- Directed by: Danushka Kumarathunga
- Written by: Danushka Kumarathunga
- Produced by: Canton Cinema
- Starring: Lakshman Mendis Madhushanka Nuwan
- Cinematography: Sisil Maduranga
- Edited by: Sisil Maduranga
- Music by: Malitha Viraj
- Distributed by: Canton Cinema
- Release date: 7 September 2024;
- Running time: 10 min
- Country: Sri Lanka
- Language: Sinhala

= Reset (2024 film) =

Reset is a 2024 Sri Lankan Drama short film directed by Danushka Kumarathunga. The film stars Lakshman Mendis and Madhusanka Nuwan.

== Plot ==
Reset tells the introspective story of Wickrama Edirisuuriya, a retired teacher burdened by unresolved emotional ties and lingering memories from his past. Living alone in a modest home, Wickrama's daily life is marked by silence, ritual, and reflection. Although the world outside continues to change, his inner world remains haunted by the ghosts of relationships that once defined his identity.

The story begins with Wickrama engaging in mundane activities—preparing tea, reading, and tending to the garden—yet there is an unspoken heaviness in his manner. He often stares into space, lost in thought, as the weight of emotional baggage grows increasingly apparent. Flashbacks and symbolic imagery hint at moments of deep personal loss, strained family connections, and a romantic relationship that ended unresolved.

The arrival of Randika, a younger man and former student, brings a new dynamic into Wickrama's life. Randika visits him to express gratitude and to share how much Wickrama's influence helped shape his path. During their conversations, Randika gently encourages Wickrama to open up, pushing him to confront parts of his past he has long suppressed. Through this relationship, the film slowly reveals the layers of Wickrama's emotional struggle—his regrets, disappointments, and unfulfilled desires.

At the heart of the narrative is the idea of "resetting" one's emotional state: Wickrama is challenged to let go of his nostalgic attachments, recognize how those unresolved emotions have stunted his present, and find peace in the now. A pivotal scene shows Wickrama silently walking into his bedroom and removing an old photograph from the wall. He stands still, as if mourning and liberating himself in the same breath, before gently placing it in a drawer and closing it.

The film ends not with resolution but with a moment of quiet transformation. Wickrama opens a window, allowing light and breeze to fill the room, symbolizing renewal. As the camera lingers on his contemplative face, the viewer is left with a subtle but profound message: the past cannot be changed, but the present offers a chance to begin again.

Reset is a meditative portrayal of grief, memory, and healing. It emphasizes that emotional freedom comes not from forgetting the past, but from acknowledging it—and choosing not to be held captive by it.

== Cast ==
- Lakshman Mendis as Wickrama Edirisuuriya
- Madhusanka Nuwan as Randika Perera

==Production==
The script, written by Danushka, was mostly pre-production through video conferencing during the COVID-19 pandemic.The production team was then selected from students and technicians already working in the film industry at the Kelaniya University of Cinema and Television. The film was shot in two days, with an additional two months for post-production.

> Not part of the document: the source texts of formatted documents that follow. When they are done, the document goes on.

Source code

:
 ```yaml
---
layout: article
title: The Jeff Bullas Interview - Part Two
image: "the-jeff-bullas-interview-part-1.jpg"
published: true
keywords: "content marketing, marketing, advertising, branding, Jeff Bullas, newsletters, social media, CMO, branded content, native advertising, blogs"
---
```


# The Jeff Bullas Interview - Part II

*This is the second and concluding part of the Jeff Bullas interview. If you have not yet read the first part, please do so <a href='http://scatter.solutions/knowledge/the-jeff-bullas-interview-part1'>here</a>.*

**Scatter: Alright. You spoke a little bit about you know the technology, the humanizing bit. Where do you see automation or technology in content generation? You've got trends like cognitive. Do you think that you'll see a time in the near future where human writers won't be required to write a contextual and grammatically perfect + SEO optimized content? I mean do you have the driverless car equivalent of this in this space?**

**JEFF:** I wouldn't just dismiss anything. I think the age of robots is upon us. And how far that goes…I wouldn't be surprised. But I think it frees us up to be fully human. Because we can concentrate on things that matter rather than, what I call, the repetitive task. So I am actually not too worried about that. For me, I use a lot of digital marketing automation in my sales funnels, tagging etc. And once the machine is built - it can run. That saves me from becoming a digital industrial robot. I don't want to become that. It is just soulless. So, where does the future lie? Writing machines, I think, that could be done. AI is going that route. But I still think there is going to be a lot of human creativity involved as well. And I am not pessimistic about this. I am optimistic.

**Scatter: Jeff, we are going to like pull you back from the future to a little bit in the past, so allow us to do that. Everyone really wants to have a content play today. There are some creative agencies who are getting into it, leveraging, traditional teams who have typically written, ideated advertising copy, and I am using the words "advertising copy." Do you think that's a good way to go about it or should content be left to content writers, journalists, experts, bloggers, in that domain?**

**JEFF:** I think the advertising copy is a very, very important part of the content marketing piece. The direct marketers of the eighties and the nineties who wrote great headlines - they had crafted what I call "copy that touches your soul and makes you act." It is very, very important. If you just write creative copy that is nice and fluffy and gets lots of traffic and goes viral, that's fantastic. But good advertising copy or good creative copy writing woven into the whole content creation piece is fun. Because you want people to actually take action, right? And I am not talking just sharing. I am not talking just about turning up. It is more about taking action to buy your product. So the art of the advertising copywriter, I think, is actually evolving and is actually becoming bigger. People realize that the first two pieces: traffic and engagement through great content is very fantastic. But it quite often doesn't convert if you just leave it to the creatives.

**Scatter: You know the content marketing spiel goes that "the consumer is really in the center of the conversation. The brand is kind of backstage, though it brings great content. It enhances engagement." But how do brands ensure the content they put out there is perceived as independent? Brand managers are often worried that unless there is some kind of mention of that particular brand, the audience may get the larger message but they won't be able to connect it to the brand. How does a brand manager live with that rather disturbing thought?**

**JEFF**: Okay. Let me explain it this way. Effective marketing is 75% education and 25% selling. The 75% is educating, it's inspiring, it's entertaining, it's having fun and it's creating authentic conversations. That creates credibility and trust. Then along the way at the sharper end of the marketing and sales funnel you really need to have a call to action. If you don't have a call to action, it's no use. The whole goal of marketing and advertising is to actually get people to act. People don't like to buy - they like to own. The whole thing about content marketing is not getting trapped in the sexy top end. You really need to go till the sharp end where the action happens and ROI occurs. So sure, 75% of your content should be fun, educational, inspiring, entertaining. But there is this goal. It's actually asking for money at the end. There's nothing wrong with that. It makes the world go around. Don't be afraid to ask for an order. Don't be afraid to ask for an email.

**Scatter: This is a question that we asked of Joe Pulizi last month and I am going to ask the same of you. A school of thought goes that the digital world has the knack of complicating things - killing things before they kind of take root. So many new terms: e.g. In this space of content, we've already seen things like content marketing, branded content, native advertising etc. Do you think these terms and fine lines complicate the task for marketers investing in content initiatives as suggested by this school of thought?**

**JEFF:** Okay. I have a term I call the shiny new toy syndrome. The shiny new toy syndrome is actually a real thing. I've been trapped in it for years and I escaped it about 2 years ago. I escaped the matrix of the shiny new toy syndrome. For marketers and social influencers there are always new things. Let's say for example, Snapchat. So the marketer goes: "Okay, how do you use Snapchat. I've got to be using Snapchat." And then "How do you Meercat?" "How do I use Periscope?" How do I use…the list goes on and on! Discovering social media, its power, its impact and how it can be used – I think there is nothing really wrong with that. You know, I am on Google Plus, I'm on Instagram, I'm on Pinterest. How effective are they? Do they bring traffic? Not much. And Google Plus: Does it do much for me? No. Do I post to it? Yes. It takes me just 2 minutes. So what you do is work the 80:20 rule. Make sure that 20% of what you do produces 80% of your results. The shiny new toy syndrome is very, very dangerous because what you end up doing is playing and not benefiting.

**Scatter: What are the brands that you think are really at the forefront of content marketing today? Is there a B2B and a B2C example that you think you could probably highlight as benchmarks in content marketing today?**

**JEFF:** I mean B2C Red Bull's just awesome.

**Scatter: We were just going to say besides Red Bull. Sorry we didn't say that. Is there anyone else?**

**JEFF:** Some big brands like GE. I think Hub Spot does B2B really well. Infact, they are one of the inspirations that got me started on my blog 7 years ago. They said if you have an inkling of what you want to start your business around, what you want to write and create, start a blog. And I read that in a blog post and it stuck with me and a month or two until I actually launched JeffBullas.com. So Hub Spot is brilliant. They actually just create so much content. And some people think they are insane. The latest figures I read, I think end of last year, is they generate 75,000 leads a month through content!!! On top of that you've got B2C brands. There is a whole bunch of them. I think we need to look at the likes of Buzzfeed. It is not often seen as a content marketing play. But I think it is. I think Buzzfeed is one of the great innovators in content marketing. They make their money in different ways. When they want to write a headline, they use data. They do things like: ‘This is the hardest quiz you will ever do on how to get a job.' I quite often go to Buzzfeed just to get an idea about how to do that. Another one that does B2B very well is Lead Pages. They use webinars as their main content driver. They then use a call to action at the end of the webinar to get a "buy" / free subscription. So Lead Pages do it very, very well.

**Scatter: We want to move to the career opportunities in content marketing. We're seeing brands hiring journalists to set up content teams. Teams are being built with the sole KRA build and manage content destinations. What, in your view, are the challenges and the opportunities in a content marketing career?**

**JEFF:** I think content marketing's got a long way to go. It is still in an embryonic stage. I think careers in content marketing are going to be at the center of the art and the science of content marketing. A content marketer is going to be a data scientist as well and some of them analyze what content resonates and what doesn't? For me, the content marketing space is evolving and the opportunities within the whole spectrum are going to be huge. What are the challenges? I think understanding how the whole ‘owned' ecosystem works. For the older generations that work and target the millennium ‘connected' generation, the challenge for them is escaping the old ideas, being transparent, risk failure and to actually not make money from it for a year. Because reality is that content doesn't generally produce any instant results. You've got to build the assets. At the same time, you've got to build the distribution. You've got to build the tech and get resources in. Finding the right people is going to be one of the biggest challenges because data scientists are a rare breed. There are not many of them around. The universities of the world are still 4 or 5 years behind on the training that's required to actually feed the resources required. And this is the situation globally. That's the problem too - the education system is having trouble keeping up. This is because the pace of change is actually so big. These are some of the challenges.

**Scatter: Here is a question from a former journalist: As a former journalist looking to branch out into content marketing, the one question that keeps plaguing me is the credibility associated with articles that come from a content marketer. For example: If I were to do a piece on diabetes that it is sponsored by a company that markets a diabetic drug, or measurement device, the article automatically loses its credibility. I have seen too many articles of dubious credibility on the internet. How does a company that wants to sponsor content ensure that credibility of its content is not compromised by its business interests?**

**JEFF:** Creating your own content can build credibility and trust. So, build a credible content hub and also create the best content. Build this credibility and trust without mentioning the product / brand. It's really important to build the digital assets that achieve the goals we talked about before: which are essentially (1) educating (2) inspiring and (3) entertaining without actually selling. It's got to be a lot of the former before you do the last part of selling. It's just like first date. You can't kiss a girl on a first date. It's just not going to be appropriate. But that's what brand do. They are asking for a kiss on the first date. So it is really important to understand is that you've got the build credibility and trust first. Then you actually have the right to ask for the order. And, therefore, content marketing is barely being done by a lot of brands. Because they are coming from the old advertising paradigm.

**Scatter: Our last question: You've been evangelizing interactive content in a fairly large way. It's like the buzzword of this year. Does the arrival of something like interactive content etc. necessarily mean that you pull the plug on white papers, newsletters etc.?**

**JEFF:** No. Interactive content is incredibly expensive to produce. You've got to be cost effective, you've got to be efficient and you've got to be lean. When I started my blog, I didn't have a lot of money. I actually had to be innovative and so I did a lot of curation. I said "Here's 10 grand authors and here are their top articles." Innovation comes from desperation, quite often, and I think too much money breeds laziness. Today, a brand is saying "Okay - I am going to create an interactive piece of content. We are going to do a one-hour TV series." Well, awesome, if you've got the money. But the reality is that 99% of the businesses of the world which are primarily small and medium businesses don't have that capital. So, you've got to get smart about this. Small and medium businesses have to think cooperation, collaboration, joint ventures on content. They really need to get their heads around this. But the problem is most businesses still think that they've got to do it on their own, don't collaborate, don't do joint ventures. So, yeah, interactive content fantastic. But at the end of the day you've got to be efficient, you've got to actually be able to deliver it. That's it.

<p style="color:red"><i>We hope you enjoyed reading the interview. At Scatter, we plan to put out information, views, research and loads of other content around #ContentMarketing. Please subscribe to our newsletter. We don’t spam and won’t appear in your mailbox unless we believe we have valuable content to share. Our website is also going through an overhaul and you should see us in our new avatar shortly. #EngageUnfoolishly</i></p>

Reset was produced by Canton Cinema, with Danushka Kumarathunga serving as both writer and director. The film's visual style was crafted by Sisil Maduranga, who worked as both cinematographer and editor, as well as the colorist. Ajantha Alahakoon handled the art direction, contributing to the film's minimalist and symbolic visual aesthetic. Roshana De Silva served as the assistant director and also designed the film's costumes, while Nimesh Chathuranga was responsible for makeup. The sound design was led by Indika Bandara Alahakoon, with Himal Karunathilaka working as the sound recordist. The film's original score was composed by Malitha Viraj, and English subtitles were provided by Jennifer Edama.

==Release==
Reset had its world premiere on September 7, 2024, at the 10th Jaffna International Cinema Festival held in Jaffna, Sri Lanka. The film was officially selected for the festival's National Competition section, where it was screened before an audience comprising both local and international filmmakers, critics, and cinema enthusiasts. The premiere marked the film's first public screening and introduced Reset to a wider audience on the international short film circuit.